月曜日, 10月 15, 2012

人生を楽しむ犬

前の記事で引用した「愛犬物語」の中の文章-「刈り入れの時・・・彼らはいったい、何をしているのだろうか?」は、「犬は労働をしているのではなく、彼らの人生を楽しんでいるのではなかろうか?」と締めくくられる。

このくだりは特に記憶に残る。
だから、この本を読んだ翌年、思い切って訪ねた西ヨークシャの農場主さんの口から「うちの犬たちは自分の人生を楽しんでいるの」と同じセリフを聞いたとき、それが違和感なく腑に落ちてきた。

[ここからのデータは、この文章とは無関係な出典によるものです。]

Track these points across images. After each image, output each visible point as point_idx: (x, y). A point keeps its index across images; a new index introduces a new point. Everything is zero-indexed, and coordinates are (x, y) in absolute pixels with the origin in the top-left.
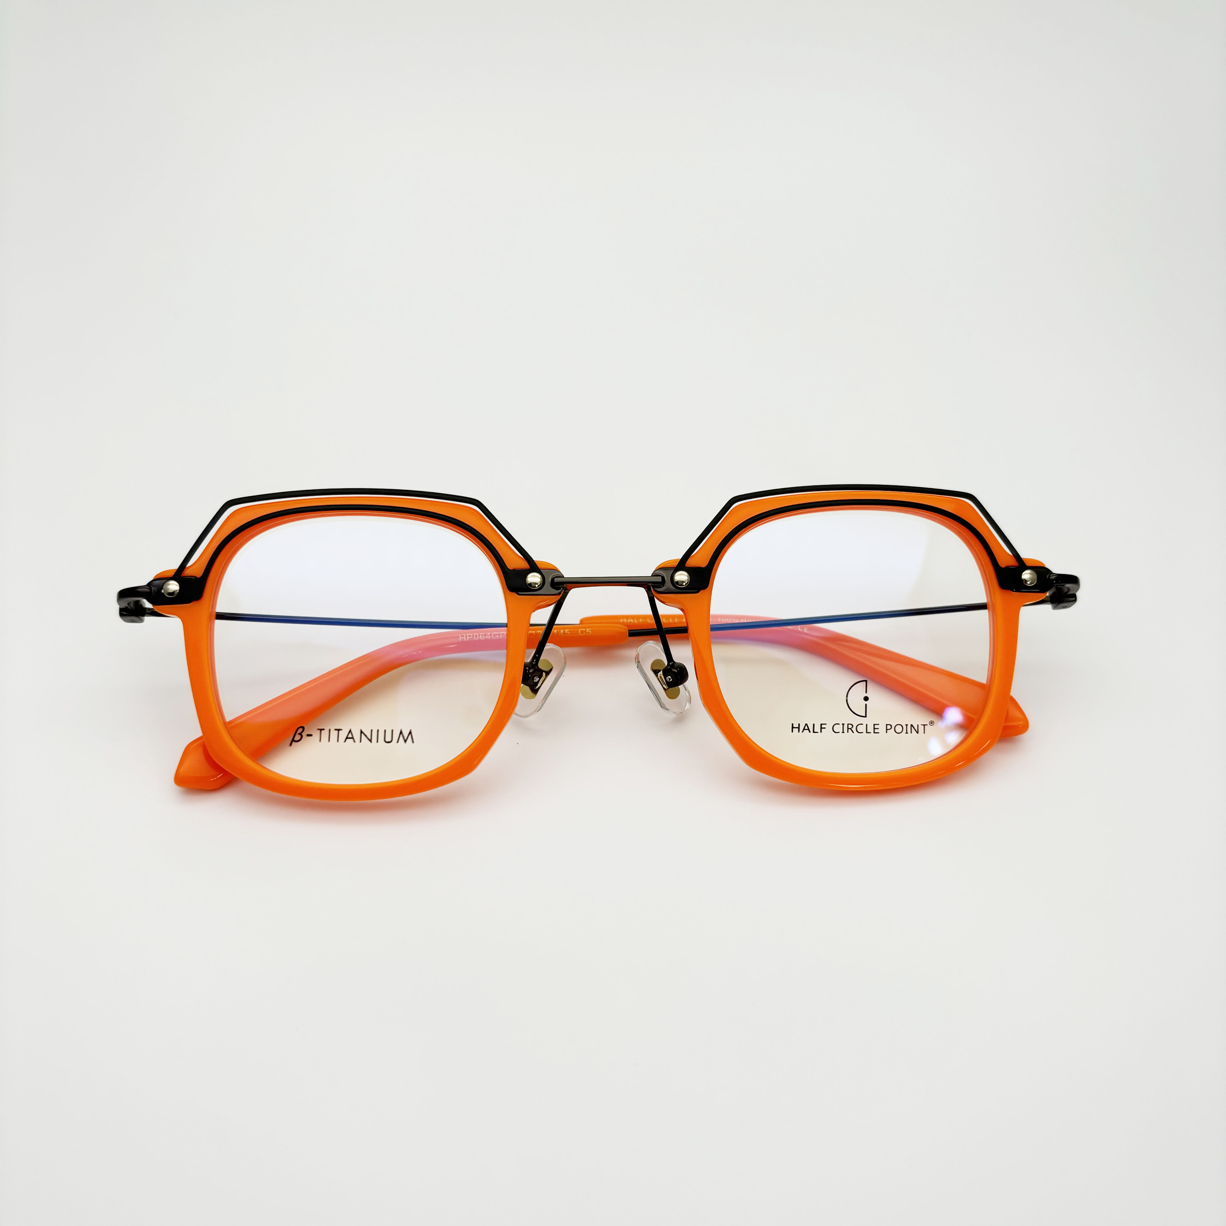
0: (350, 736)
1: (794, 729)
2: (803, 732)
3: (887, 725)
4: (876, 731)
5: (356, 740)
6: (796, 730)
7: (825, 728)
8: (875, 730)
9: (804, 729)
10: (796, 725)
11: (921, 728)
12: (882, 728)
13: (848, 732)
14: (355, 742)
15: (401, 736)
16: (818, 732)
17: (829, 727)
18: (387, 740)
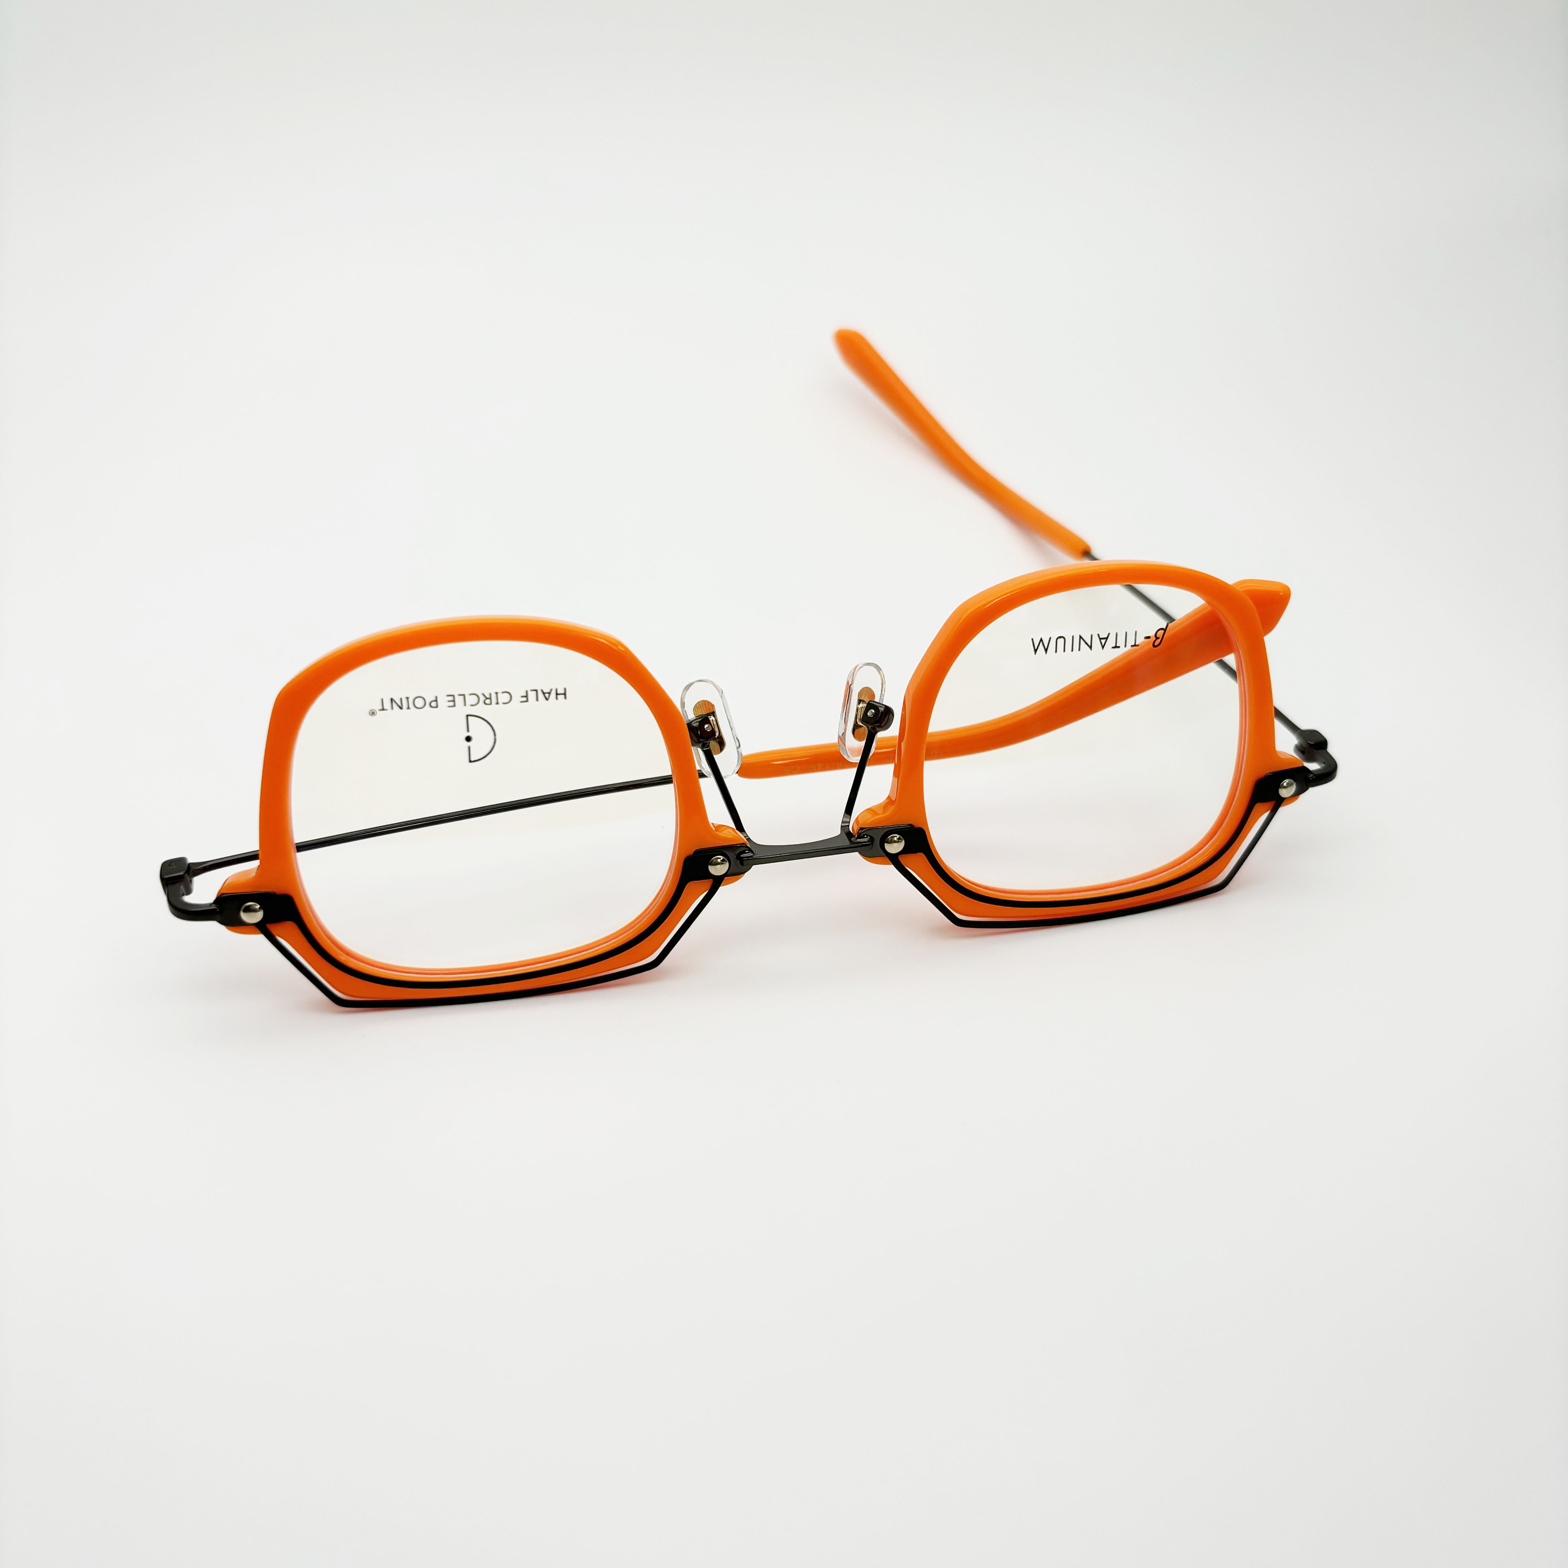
0: (1103, 641)
1: (563, 692)
2: (551, 690)
3: (437, 707)
4: (451, 698)
5: (1097, 636)
6: (561, 691)
7: (522, 697)
8: (453, 699)
9: (549, 693)
10: (561, 697)
11: (387, 705)
12: (443, 702)
13: (490, 694)
14: (1098, 635)
15: (1046, 648)
16: (532, 690)
17: (517, 698)
18: (1062, 640)
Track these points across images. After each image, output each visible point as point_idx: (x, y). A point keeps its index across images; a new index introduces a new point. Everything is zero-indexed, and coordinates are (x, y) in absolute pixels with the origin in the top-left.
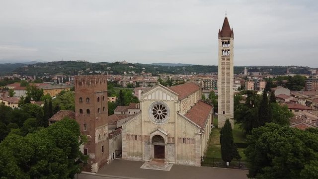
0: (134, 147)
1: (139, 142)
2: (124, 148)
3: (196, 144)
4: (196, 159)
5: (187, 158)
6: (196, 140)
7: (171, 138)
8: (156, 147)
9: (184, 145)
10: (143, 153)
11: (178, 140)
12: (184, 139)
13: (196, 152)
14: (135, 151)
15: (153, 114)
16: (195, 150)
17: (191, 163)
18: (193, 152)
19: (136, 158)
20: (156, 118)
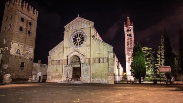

西欧人である彼らが、彼らの価値観に従って「人生を楽しむ」と表現するとき、そこには「"自立したオトナ"が、"自らの意志で"仕事や趣味に打ち込む」というニュアンスが含まれる(ホンマか?)。
ただ単に飼い主と遊んだり、あるいは指示に従って仕事するだけでは、たとえそれがどんなに楽しそうに見えたとしても、"人生を" 楽しむとは言わないと思う。

何より、生まれた時からボーダーコリーに囲まれて暮らしてきたという農場主さんの言葉には、有無を言わせぬ力があり、英会話の不自由な自分にも、そこだけははっきりとわかった(気がした)。
件の文言に「これだけはわかって欲しかった」と念を押したあと、彼女はふと口をつぐんだ。おそらく最後にこう言いたかったんじゃないだろうか?
「それがボーダーコリーだから」

彼女は生活環境の変化や競技化したトライアルなど、シープドッグをとりまく状況を大変憂いていて、センターやレスキュー活動、講演や出版などあらゆる機会を捉えて、あるべき本来の姿を伝えようとしていた。
当時も多忙を極めていたが、それでも、いきなり訪ねてきた風変わりな一家を、こちらが訝しく思うほど歓待してくれた。

なぜかと言えば、それはもちろん彼女の人柄に因るところ大だろう。
しかし今にして振り返れば、会って最初に訪問の理由を訪ねられたとき、羊追いやトレーニングのことはおくびにも出さず、「犬たちが普段どんなふうに農場で暮らしているのか知りたかった」と答えたことが、一番の理由だったように思える(実際それは本心だったのだが)。
彼女には、それが何よりうれしかったんじゃないかと。